The World Health Organization (WHO) team believes that the coronavirus probably migrated from bats to an undetermined species before infecting humans.

She also deemed “highly unlikely” that COVID-19 comes from a high security laboratory in Wuhan (center), thus invalidating many theories in this direction.

Global pressure has weighed on the experts since the start of their investigation in China, which amounts to working “like mad people in the most politically charged environment”, according to one of them, Peter Daszak.

After a mission of almost a month, here are five unanswered questions regarding the origin of the coronavirus.

Animal origin?

Experts say tens of thousands of samples of wild, domestic and farm animals collected across the country have been analyzed, but none contained the Sars-CoV-2 virus.

Dutch virologist Marion Koopmans nevertheless explained that species very sensitive to the coronavirus (bamboo rat, badger, rabbit) were sold at the Huanan market in Wuhan, the site of one of the first clusters, which could be a starting point to go back the chain of contamination.

British zoologist Peter Daszak added that new viruses discovered in bats in Thailand and Cambodia “are shifting the cursor to Southeast Asia”. “I think we will find one day”, he judged, but “it could take time”.

Access to data?

Some worried about the difficulties of access to Chinese data for scientists, after Beijing had been accused of downplaying the severity of the epidemic when it started in Wuhan at the end of 2019.

Thea Kolsen Fischer, a Danish epidemiologist with the WHO, said the team had not received raw Chinese data, but had relied on analyzes from Chinese scientists. It is common for “aggregate data” to be provided to outsiders, she added.

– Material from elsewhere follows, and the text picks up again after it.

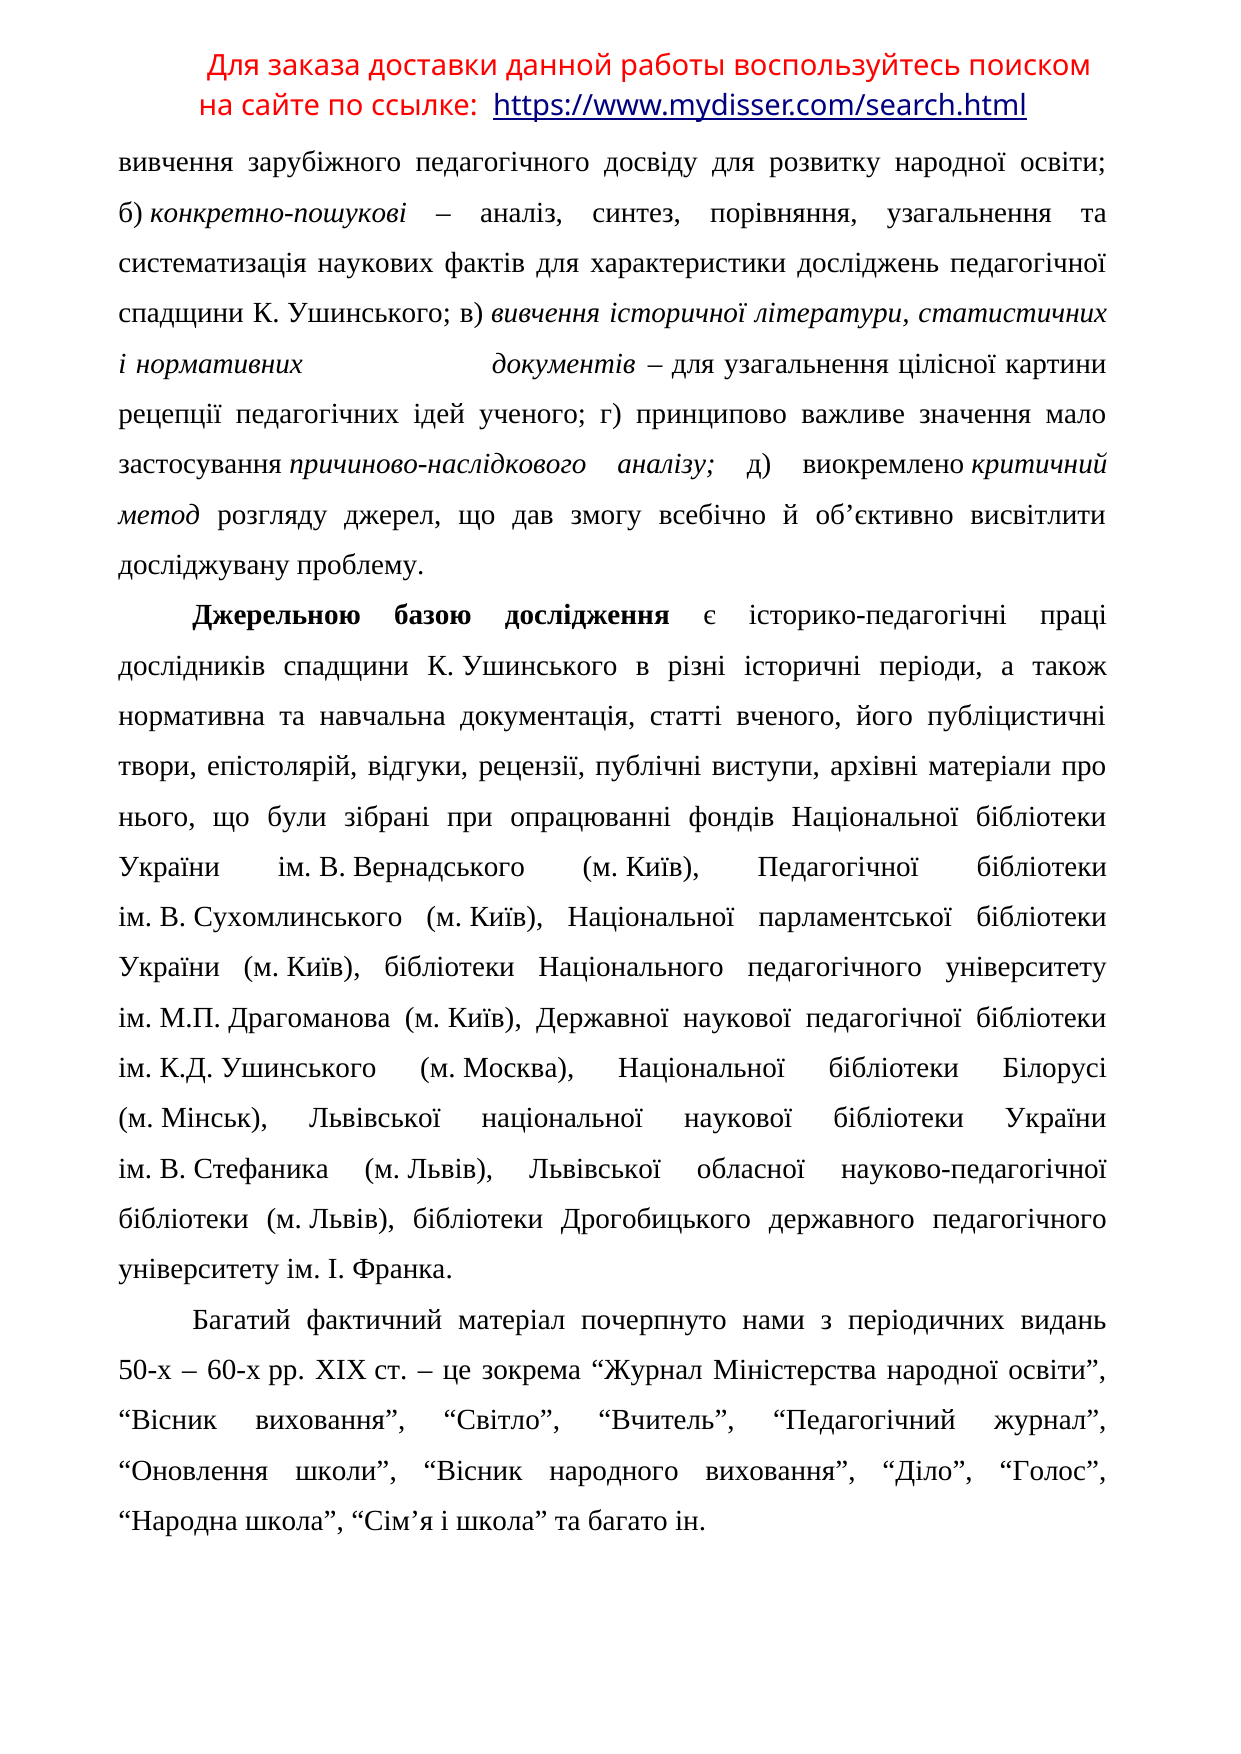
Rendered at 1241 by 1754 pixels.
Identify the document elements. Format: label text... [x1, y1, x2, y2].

text Багатий фактичний матеріал почерпнуто нами з періодичних видань 50-х – 60-х рр. ХІХ ст. – це зокрема “Журнал Міністерства народної освіти”, “Вісник виховання”, “Світло”, “Вчитель”, “Педагогічний журнал”, “Оновлення школи”, “Вісник народного виховання”, “Діло”, “Голос”, “Народна школа”, “Сім’я і школа” та багато ін. [118, 1302, 1107, 1537]
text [118, 144, 1107, 581]
text Джерельною базою дослідження є історико-педагогічні праці дослідників спадщини К. Ушинського в різні історичні періоди, а також нормативна та навчальна документація, статті вченого, його публіцистичні твори, епістолярій, відгуки, рецензії, публічні виступи, архівні матеріали про нього, що були зібрані при опрацюванні фондів Національної бібліотеки України ім. В. Вернадського (м. Київ), Педагогічної бібліотеки ім. В. Сухомлинського (м. Київ), Національної парламентської бібліотеки України (м. Київ), бібліотеки Національного педагогічного університету ім. М.П. Драгоманова (м. Київ), Державної наукової педагогічної бібліотеки ім. К.Д. Ушинського (м. Москва), Національної бібліотеки Білорусі (м. Мінськ), Львівської національної наукової бібліотеки України ім. В. Стефаника (м. Львів), Львівської обласної науково-педагогічної бібліотеки (м. Львів), бібліотеки Дрогобицького державного педагогічного університету ім. І. Франка. [118, 597, 1107, 1285]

WHO experts have assured that they have obtained access to all the sites and people they wanted.

The thesis of frozen foods?

Beijing has repeatedly mentioned the thesis that the coronavirus could have been imported to China via frozen food.

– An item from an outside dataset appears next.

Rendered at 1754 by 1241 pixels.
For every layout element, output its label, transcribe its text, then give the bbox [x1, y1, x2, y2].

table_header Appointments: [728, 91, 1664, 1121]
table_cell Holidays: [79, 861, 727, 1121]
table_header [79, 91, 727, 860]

WHO Emergency Manager Mike Ryan believes there is “no evidence that food or the food chain is involved in the transmission” of COVID-19.

But in China, his team seems to have given this thesis some credit.

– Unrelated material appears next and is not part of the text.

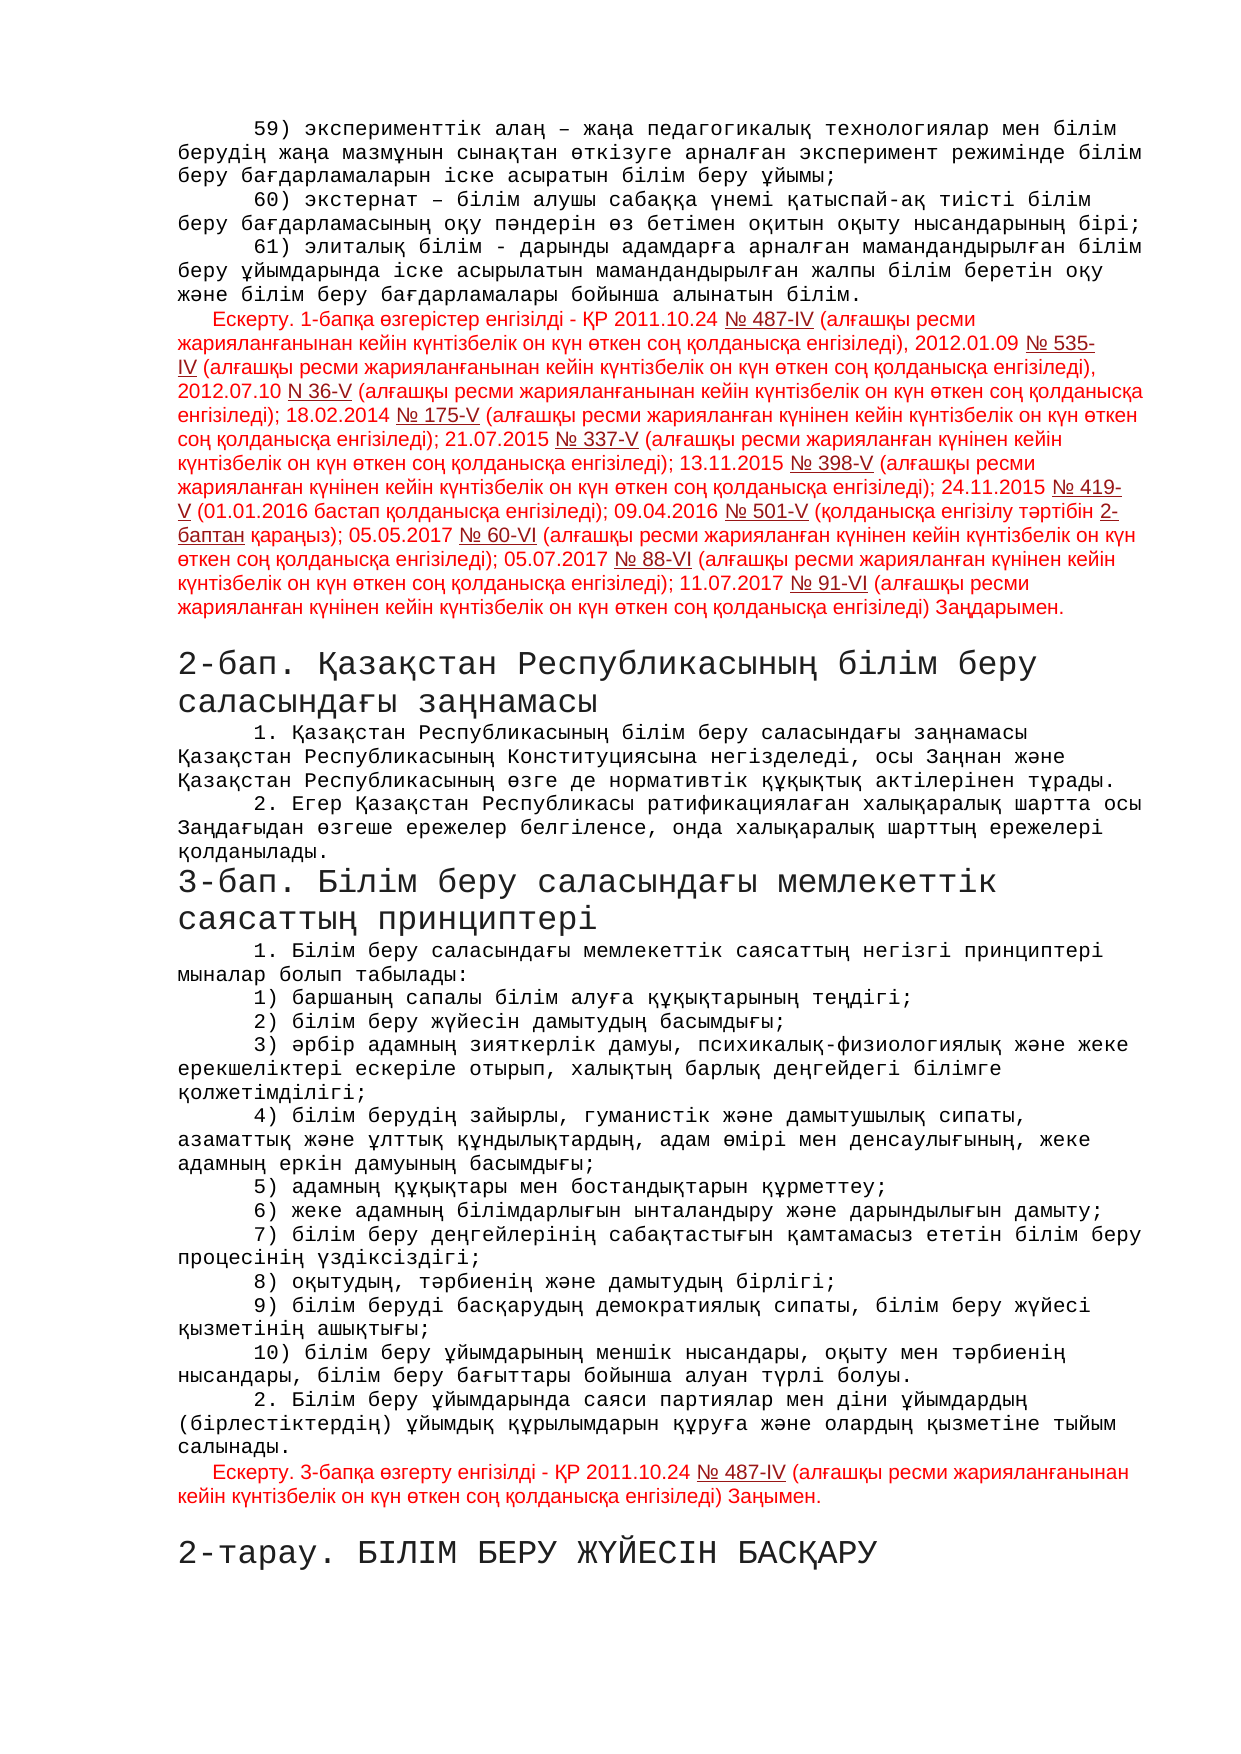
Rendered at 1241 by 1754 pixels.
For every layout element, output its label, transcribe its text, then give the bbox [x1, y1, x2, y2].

According to the head of the Chinese side of the mission, Liang Wannian, the coronavirus can travel great distances on the surface of cold produce, and analysis of samples from Huanan Market, which sold wild animals and frozen seafood has shown “widespread contamination” with COVID-19.

Liang wannian

The head of the WHO team, Peter Ben Embarek, nevertheless warned that it is not yet known whether the coronavirus can be transmitted to humans through the cold chain.

From China or elsewhere?

Beijing urged the WHO to investigate a possible American origin of the epidemic. Chinese Foreign Ministry officials have raised theories about the coronavirus leak from a US military lab.

Pressed to escape international criticism, China has also released studies suggesting that COVID-19 emerged in late 2019 in Italy and other countries.

But Ms Koopmans ruled that the studies “do not provide any evidence of an earlier circulation” than December 2019 of the virus outside China, nevertheless adding that experts “should really look for evidence of previous circulation”.

And now ?

For Ms. Koopmans, farms supplying wildlife to Wuhan’s Huanan Market need further research.

In addition to taking more samples from wild animals in China and elsewhere, Mr. Ben Embarek suggested retesting samples using “new approaches” for blood work and looking for cases prior to December 2019 in Wuhan.

China, for its part, hopes that the next investigations will take place in another country.